- [Work to be completed]
Reproduce without any pictures the lines from the one that contains "Identify the document" through the end of the records, exactly as written.

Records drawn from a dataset

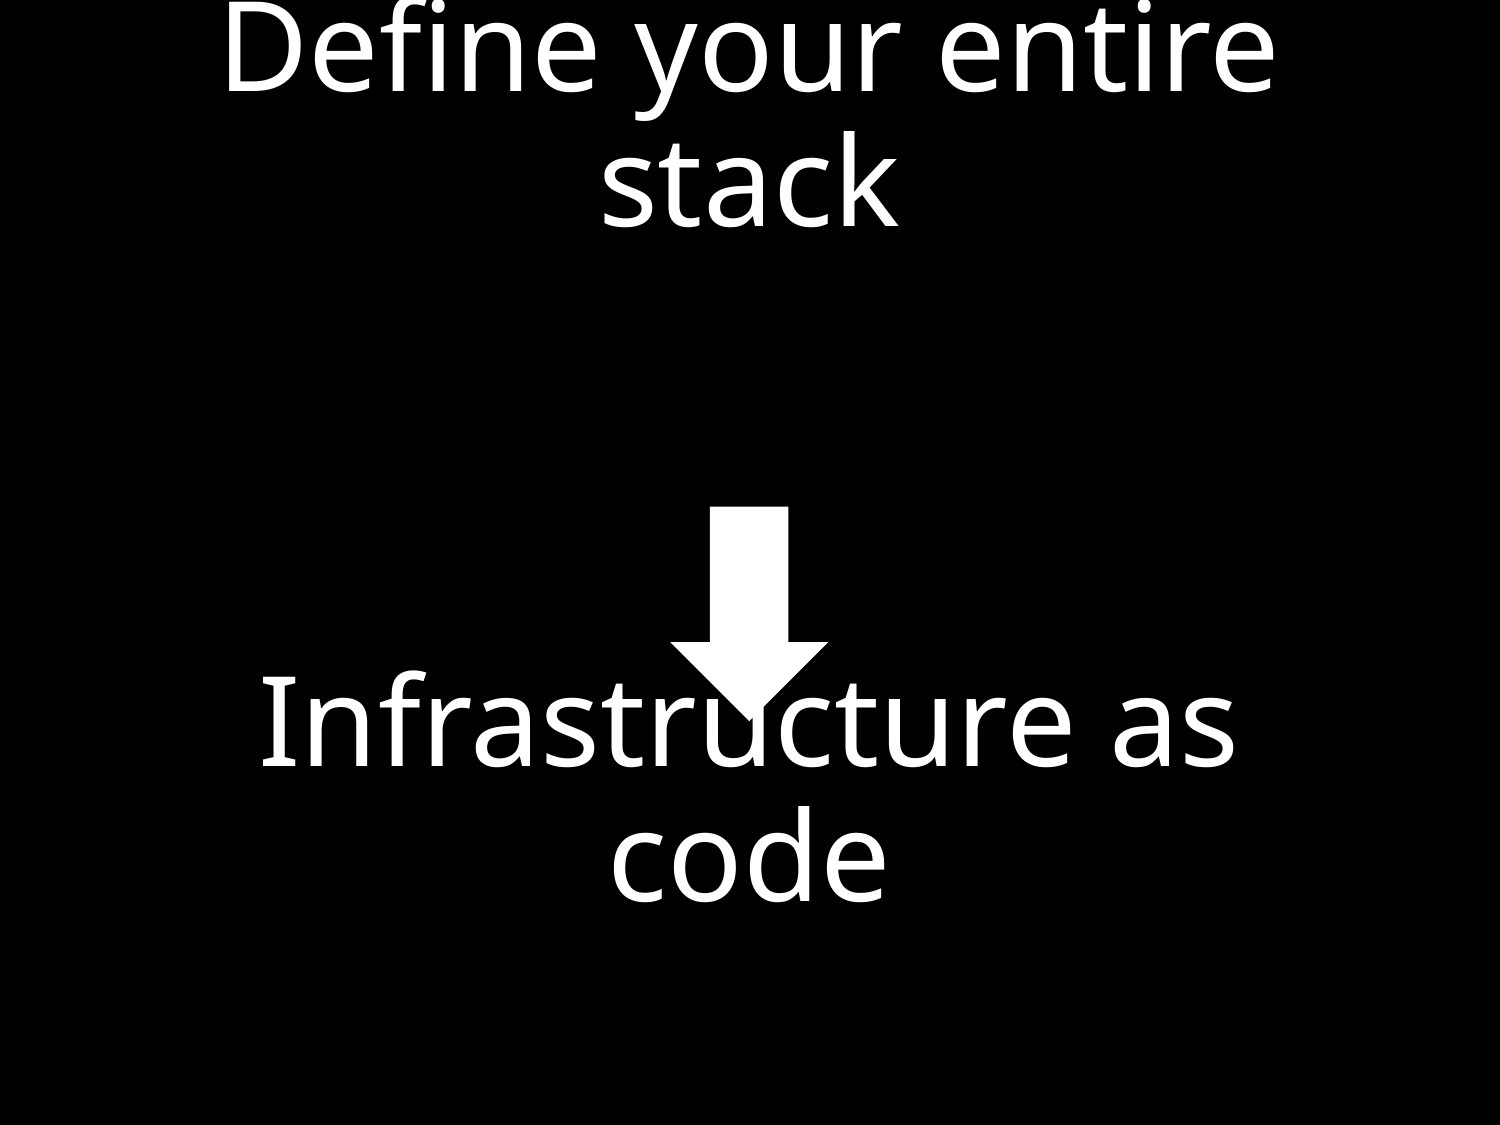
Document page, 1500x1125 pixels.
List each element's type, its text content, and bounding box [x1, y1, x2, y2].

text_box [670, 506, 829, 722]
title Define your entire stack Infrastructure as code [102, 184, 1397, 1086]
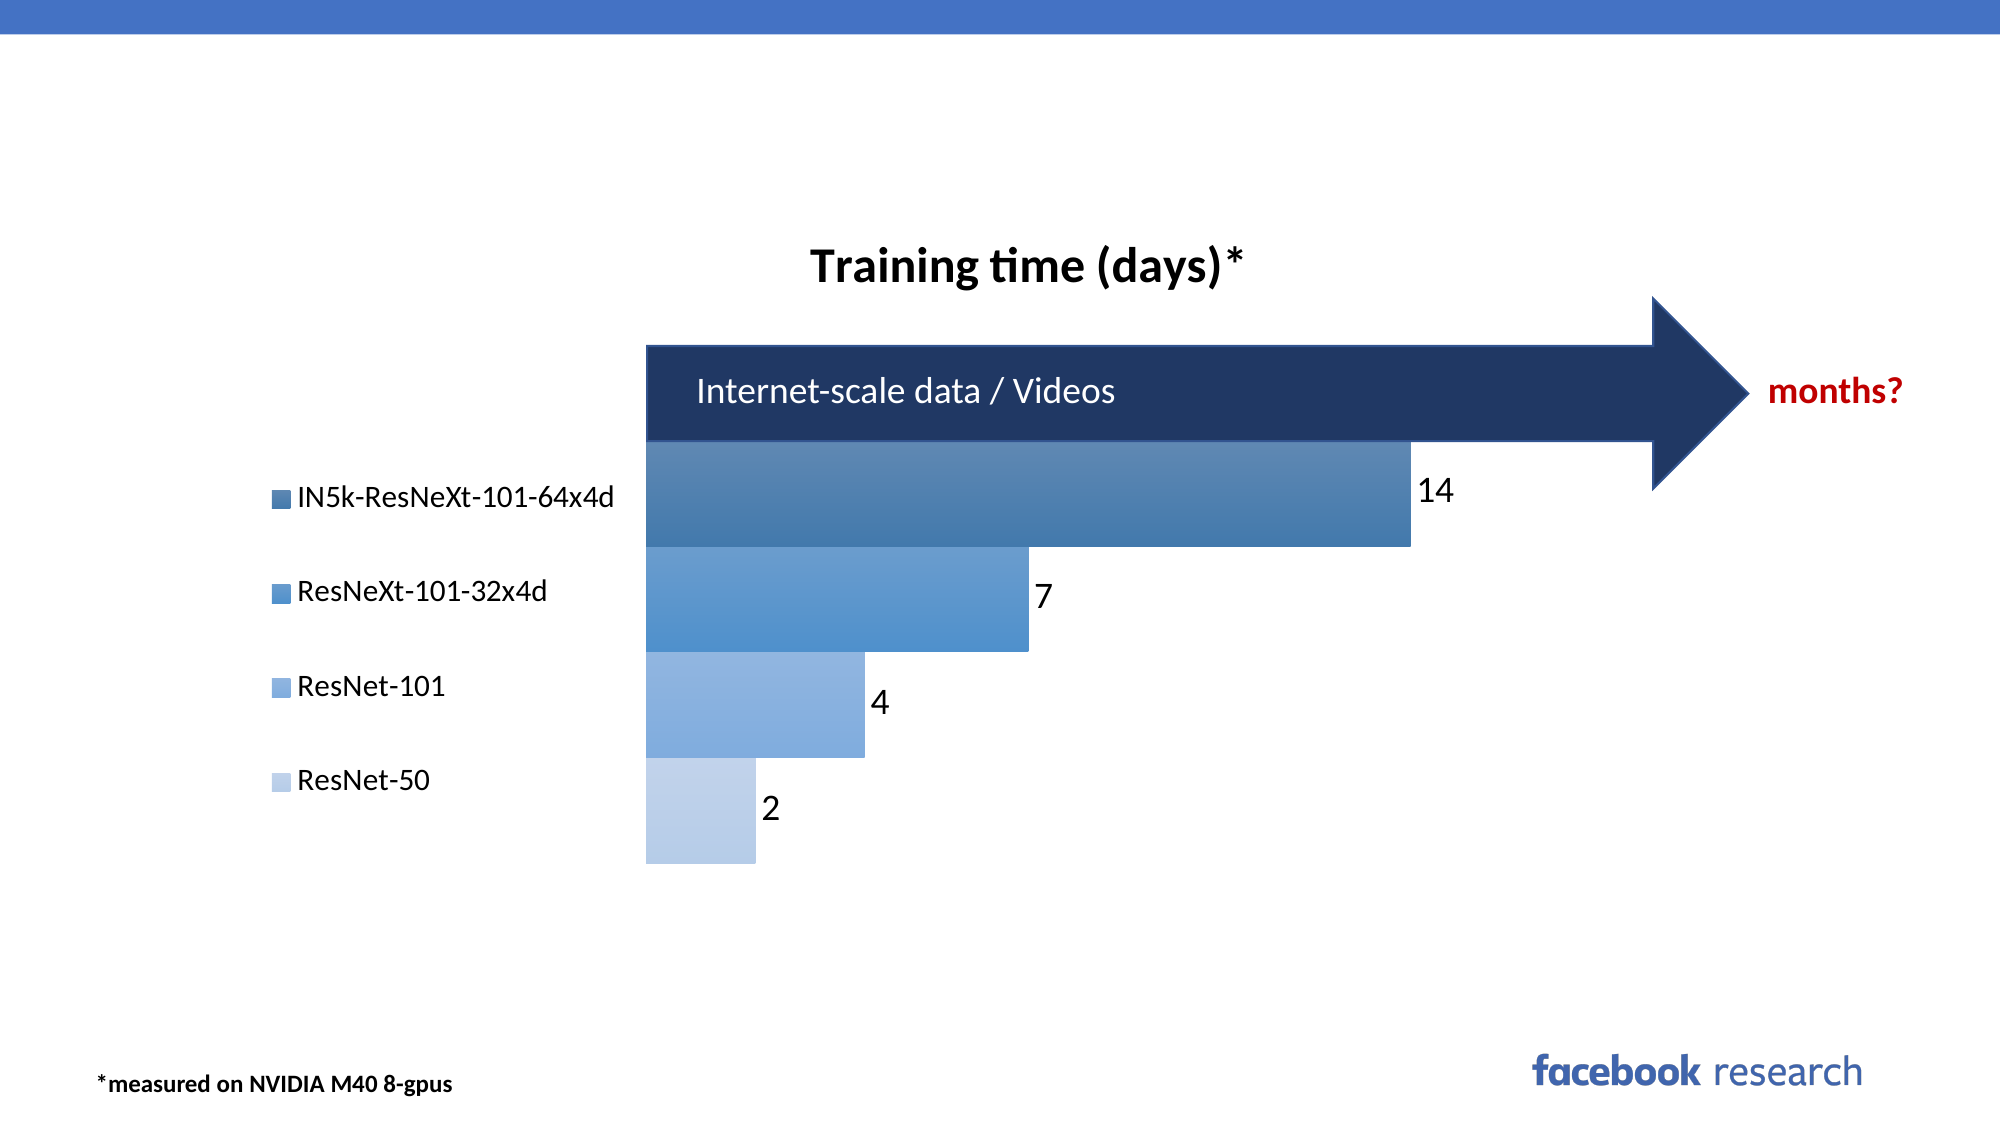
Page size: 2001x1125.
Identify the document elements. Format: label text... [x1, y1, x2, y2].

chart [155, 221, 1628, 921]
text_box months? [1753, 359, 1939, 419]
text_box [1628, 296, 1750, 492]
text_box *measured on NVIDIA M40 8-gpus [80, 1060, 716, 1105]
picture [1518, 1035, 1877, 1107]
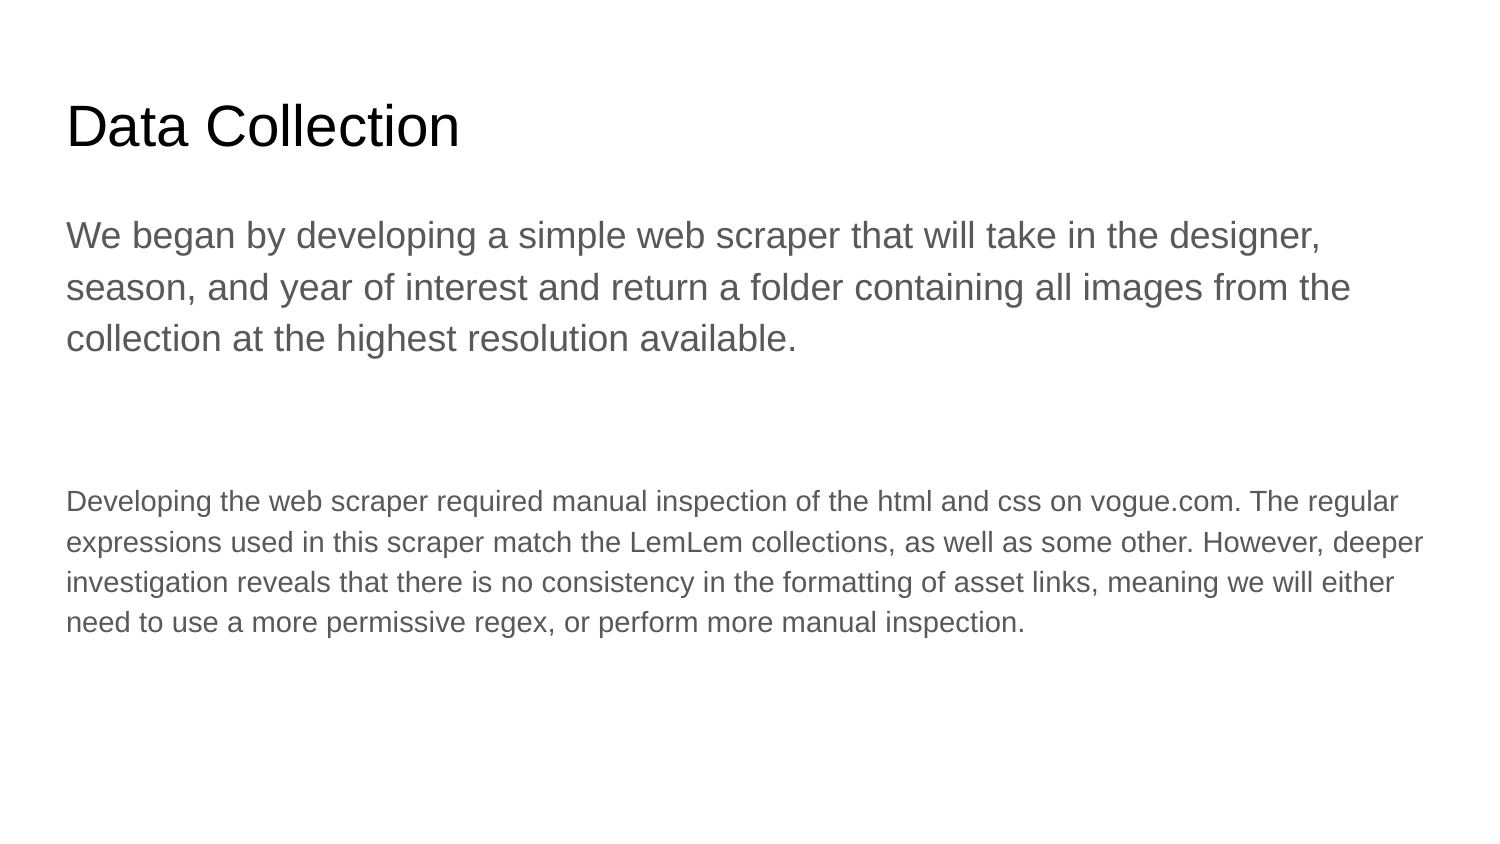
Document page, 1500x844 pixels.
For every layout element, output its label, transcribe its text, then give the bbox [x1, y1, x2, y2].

- [Task response]
Identify the document elements. Format: label text... [x1, y1, x2, y2].

chart [155, 221, 1628, 921]
text_box months? [1753, 359, 1939, 419]
text_box [1628, 296, 1750, 492]
text_box *measured on NVIDIA M40 8-gpus [80, 1060, 716, 1105]
picture [1518, 1035, 1877, 1107]
Document page, 1500x844 pixels.
For every layout element, output its label, transcribe its text, then give the bbox [x1, y1, x2, y2].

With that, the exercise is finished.